補給水槽とは‥建物最上部から重力のかかった水を落とし、配管内を水で満たして置くための水槽。
補給水槽が機能していなければ配管内に空気が入ってしまい、放水時に『ブスッ、ボボッ‥』と下品な音のエアーが連射される。
圧力タンク
次に、圧力タンクの排水を “開” にして配管内に残った水を抜いていきました。
圧力タンクとは‥スプリンクラー設備の配管内の水圧が一定値以下になったことを検出し、自動で消火ポンプを起動させるためのもの。
例えば閉鎖型スプリンクラーヘッドが熱で弾けて配管内の水が出ることで配管内の水圧が減少し、圧力タンク内の水圧も減少して消火ポンプが回るといった動作をする。
①既設150Aバルブ取り外し
配管内の水が抜けたら、バルブを取り外していきます。
ホイスト固定
ウィンチ(小さいホイスト)を天井に固定して、ロープで150Aバルブを吊り上げました。
これにより、電動で150Aバルブの持ち上げが可能となります。
ポイント
ホイストは重量物を持ち上げると大きな電流を要する為、ブレーカーが落ちる可能性があります。

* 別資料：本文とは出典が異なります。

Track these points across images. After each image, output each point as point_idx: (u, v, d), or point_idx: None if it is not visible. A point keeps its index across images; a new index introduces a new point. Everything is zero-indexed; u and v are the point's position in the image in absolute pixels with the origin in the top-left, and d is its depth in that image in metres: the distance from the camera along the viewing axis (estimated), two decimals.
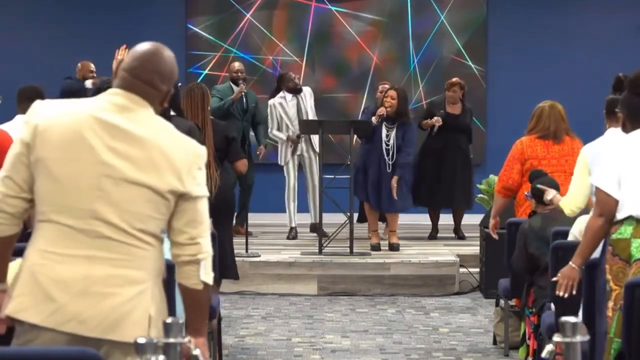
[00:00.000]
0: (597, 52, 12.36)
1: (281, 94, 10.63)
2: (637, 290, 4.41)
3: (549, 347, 2.81)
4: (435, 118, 10.44)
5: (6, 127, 5.96)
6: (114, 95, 3.17)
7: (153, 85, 3.17)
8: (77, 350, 2.91)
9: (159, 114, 3.24)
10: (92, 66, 10.78)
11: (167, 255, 3.25)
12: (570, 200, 5.68)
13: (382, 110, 9.61)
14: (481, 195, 10.78)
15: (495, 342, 7.22)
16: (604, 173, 4.66)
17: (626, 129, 4.77)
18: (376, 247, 9.81)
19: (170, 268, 5.01)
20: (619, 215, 4.60)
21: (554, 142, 7.21)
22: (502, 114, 12.48)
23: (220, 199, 6.67)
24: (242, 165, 7.22)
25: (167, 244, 3.24)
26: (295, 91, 10.57)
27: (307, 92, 10.73)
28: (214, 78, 12.79)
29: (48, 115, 3.13)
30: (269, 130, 10.70)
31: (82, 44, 12.34)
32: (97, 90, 5.77)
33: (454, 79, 10.80)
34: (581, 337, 2.66)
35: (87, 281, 3.06)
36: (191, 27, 13.01)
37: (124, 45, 7.07)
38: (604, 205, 4.63)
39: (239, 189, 10.86)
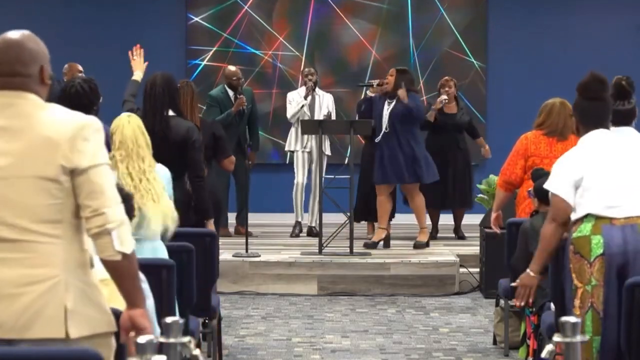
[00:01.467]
0: (598, 52, 12.34)
1: (301, 89, 10.71)
2: (637, 290, 4.42)
3: (549, 347, 2.82)
4: (439, 98, 10.48)
5: None
6: None
7: (20, 74, 3.12)
8: (76, 351, 2.91)
9: (158, 114, 3.22)
10: (80, 67, 10.72)
11: (164, 254, 3.23)
12: None
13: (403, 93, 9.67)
14: (481, 195, 10.77)
15: (495, 342, 7.21)
16: (558, 178, 4.77)
17: (579, 133, 4.89)
18: (374, 246, 9.80)
19: (169, 268, 5.01)
20: (578, 214, 4.70)
21: (559, 140, 7.19)
22: (502, 114, 12.47)
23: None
24: (230, 163, 7.23)
25: (156, 243, 3.21)
26: (307, 89, 10.61)
27: (326, 97, 10.74)
28: (214, 69, 12.76)
29: None
30: (287, 114, 10.68)
31: (82, 38, 12.34)
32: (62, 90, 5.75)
33: (446, 77, 10.82)
34: (581, 337, 2.66)
35: None
36: (191, 16, 12.94)
37: (138, 45, 7.08)
38: (557, 210, 4.76)
39: (235, 189, 10.85)
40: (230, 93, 10.62)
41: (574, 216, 4.73)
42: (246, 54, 12.84)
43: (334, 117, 10.66)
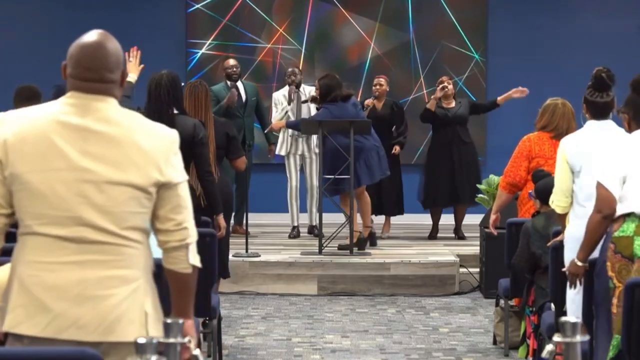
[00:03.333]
0: (598, 52, 12.33)
1: (286, 87, 10.70)
2: (637, 290, 4.41)
3: (549, 347, 2.81)
4: (439, 87, 10.51)
5: None
6: (71, 99, 3.11)
7: (105, 80, 3.12)
8: (76, 350, 2.91)
9: (162, 113, 3.24)
10: None
11: (158, 253, 3.24)
12: (558, 197, 5.55)
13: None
14: (481, 195, 10.76)
15: (495, 342, 7.22)
16: (607, 169, 4.70)
17: (631, 129, 4.82)
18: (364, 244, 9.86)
19: None
20: (621, 211, 4.63)
21: None
22: (502, 114, 12.45)
23: None
24: (242, 163, 7.24)
25: (154, 241, 3.22)
26: (290, 93, 10.60)
27: (312, 92, 10.73)
28: (214, 58, 12.74)
29: (14, 128, 3.08)
30: (272, 119, 10.70)
31: (80, 26, 12.32)
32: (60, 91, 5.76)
33: (443, 77, 10.86)
34: (581, 337, 2.66)
35: (81, 286, 3.04)
36: (192, 2, 12.92)
37: (135, 47, 7.07)
38: (603, 201, 4.67)
39: (235, 187, 10.85)
40: (230, 85, 10.67)
41: (617, 211, 4.66)
42: (246, 46, 12.80)
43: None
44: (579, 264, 4.83)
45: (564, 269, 5.00)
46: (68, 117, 3.08)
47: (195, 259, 3.20)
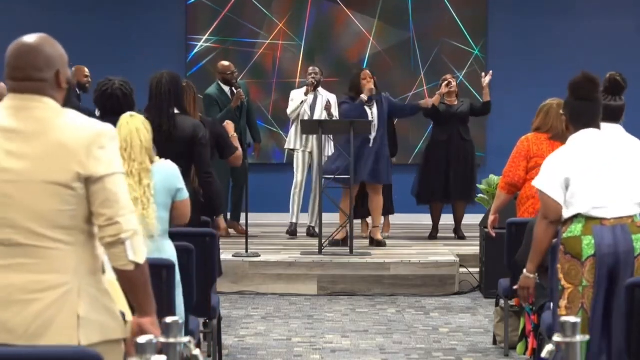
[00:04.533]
0: (598, 52, 12.34)
1: (305, 87, 10.71)
2: (637, 290, 4.42)
3: (549, 347, 2.82)
4: (444, 85, 10.50)
5: None
6: (7, 100, 3.13)
7: (33, 79, 3.11)
8: (76, 350, 2.91)
9: (163, 112, 3.22)
10: (87, 70, 10.73)
11: (167, 255, 3.23)
12: None
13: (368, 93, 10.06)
14: (481, 195, 10.77)
15: (495, 342, 7.22)
16: (548, 176, 4.77)
17: (568, 131, 4.92)
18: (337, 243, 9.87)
19: (170, 268, 5.01)
20: (568, 214, 4.72)
21: (561, 142, 7.19)
22: (502, 114, 12.45)
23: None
24: (237, 158, 7.19)
25: (160, 242, 3.21)
26: (307, 86, 10.61)
27: (329, 98, 10.72)
28: (213, 50, 12.73)
29: None
30: (288, 110, 10.69)
31: (79, 18, 12.42)
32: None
33: (448, 75, 10.87)
34: (581, 337, 2.66)
35: (7, 290, 3.03)
36: None
37: None
38: (547, 208, 4.78)
39: (231, 186, 10.85)
40: (226, 89, 10.60)
41: (564, 216, 4.74)
42: (246, 41, 12.78)
43: (335, 115, 10.64)
44: (530, 276, 4.92)
45: (515, 287, 5.07)
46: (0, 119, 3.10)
47: (136, 255, 3.08)
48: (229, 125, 7.25)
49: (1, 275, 3.04)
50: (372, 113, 9.96)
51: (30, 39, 3.14)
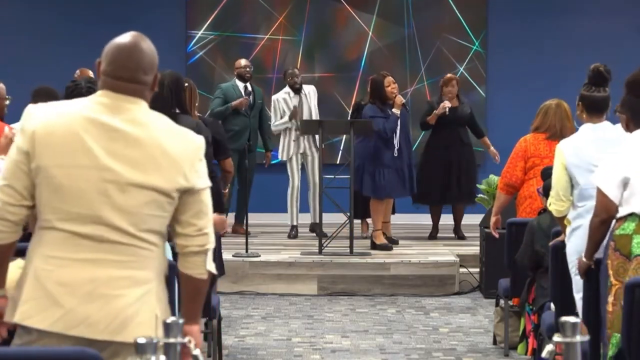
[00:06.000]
0: (599, 53, 12.33)
1: (285, 89, 10.68)
2: (637, 290, 4.42)
3: (549, 347, 2.81)
4: (442, 104, 10.44)
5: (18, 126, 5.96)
6: (102, 97, 3.12)
7: (138, 81, 3.12)
8: (76, 351, 2.91)
9: (166, 113, 3.23)
10: (91, 73, 10.73)
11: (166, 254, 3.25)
12: (555, 201, 5.52)
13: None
14: (481, 195, 10.77)
15: (495, 342, 7.22)
16: (606, 174, 4.73)
17: (629, 129, 4.84)
18: (389, 247, 9.85)
19: (171, 268, 5.01)
20: (623, 212, 4.68)
21: (559, 141, 7.20)
22: (502, 114, 12.47)
23: None
24: (229, 165, 7.22)
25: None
26: (294, 89, 10.60)
27: (311, 91, 10.74)
28: (212, 40, 12.71)
29: (43, 120, 3.08)
30: (272, 123, 10.71)
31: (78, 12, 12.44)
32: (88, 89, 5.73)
33: (450, 75, 10.83)
34: (581, 337, 2.66)
35: (93, 284, 3.05)
36: None
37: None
38: (601, 206, 4.74)
39: (237, 187, 10.86)
40: (240, 85, 10.71)
41: (619, 213, 4.71)
42: (246, 36, 12.77)
43: (315, 104, 10.64)
44: (585, 261, 4.91)
45: (576, 258, 5.05)
46: (98, 115, 3.08)
47: (211, 265, 3.21)
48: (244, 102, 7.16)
49: (88, 268, 3.06)
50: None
51: (137, 39, 3.14)
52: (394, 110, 9.75)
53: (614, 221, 4.74)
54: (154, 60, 3.16)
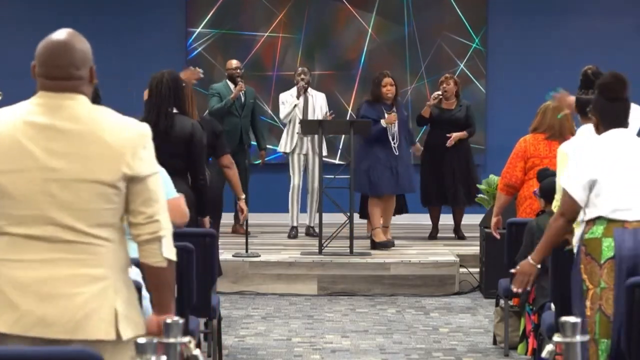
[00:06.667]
0: (598, 52, 12.33)
1: (292, 90, 10.69)
2: (637, 290, 4.42)
3: (549, 347, 2.82)
4: (433, 95, 10.49)
5: None
6: (39, 98, 3.13)
7: (72, 77, 3.12)
8: (76, 351, 2.91)
9: (163, 112, 3.23)
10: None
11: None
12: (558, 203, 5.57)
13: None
14: (481, 195, 10.77)
15: (495, 342, 7.21)
16: (572, 175, 4.75)
17: (598, 131, 4.86)
18: (388, 244, 9.85)
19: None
20: (591, 214, 4.68)
21: (558, 141, 7.21)
22: (502, 114, 12.47)
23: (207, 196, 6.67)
24: (227, 160, 7.22)
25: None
26: (298, 90, 10.59)
27: (319, 97, 10.72)
28: (212, 36, 12.70)
29: None
30: (281, 115, 10.71)
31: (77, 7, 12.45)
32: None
33: (447, 75, 10.83)
34: (581, 337, 2.66)
35: (48, 284, 3.05)
36: None
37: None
38: (566, 207, 4.76)
39: None
40: (232, 85, 10.71)
41: (586, 216, 4.70)
42: (246, 33, 12.76)
43: (323, 108, 10.65)
44: (532, 263, 4.88)
45: (513, 270, 5.02)
46: (34, 117, 3.09)
47: (169, 252, 3.16)
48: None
49: (43, 269, 3.06)
50: (394, 126, 9.84)
51: (63, 36, 3.14)
52: (382, 121, 9.76)
53: (583, 225, 4.74)
54: (86, 54, 3.15)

分電盤内ではなく、コンセント部分で過電流を遮断する “ビリビリガード” を介することで落ちたブレーカーを探す手間が省けるので大変オススメです。
ロープ固定
重心が150Aバルブ中央付近となる様に、ロープを結びつけて固定。
撤去完了
その後、電動のホイストで『ウィーン‥』と吊り上げて地上へ降ろしました。
事前の現地調査で採寸して用意しておいた、同じ大きさの150Aバルブと交換していきます。
なぜバルブを吊り上げたのか
この150Aバルブ、実は総重量が72kgもあるのです。
『そんな吊り上げるとか大掛かりな事しなくても、脚立に上って持ちあげればいいじゃん!』という感想をお持ちの方もいらっしゃったかと思います。
しかし例えば「自分の背丈以上の高さにいる成人男性を支えなければならない」‥と考えれば素手では困難ということがイメージできるかと。
参考KITZ 鋳鉄バルブ
◎ 新しい150Aバルブ取り付け
撤去時と同様に、ウィンチで新しい150Aバルブを吊り上げて取り付けていきます。
ここに注意
新しいバルブには琥珀色のカバーが装着されています。
このカバーが着いたままだと、もちろん通水しませんので絶対に取ってから設置する様にして下さい。
新品のツメ
※新品のツメに注意して下さい。
◎ ポンプアップ
配管内の水を空にして工事をしていた為、消火ポンプを起動させて配管内へ消火水槽の水を充水します。
☟ポンプアップ前
☟ポンプアップ後
エア抜き
配管内が空になった時に、空気が入り込んでいます。
屋上のテスト弁や、圧力タンク側でエアが噛んでいないか最終確認しましょう。
配管内のエアが圧縮されることによる圧力低下は、消火ポンプ誤作動の原因になる可能性があります。
◎ 持ち物(工具など)
電動ウィンチ(ホイスト)
メガネレンチ 30×32mm
特に今回、謎にボルト径が30mmと32mmが混ざっていたので重宝されました。
ロープ&カラビナ
ビリビリガード
水系設備のコツ
大体、思ってた通りにならないので余裕を持った計画にしましょう。
◎ まとめ
- 高層ビルにてスプリンクラー設備のメインバルブ2つ(下階の消火ポンプと11階の中間ポンプ)交換した為、その手順について解説した。
- 150Aバルブは総重量が72kgもあった為、電動ウィンチで吊り上げて施工した。
- 配管内の水を一度全て抜いて空にする必要があった為、再びポンプアップした際にエアが残る可能性が高いのでエア抜きをすべきであった。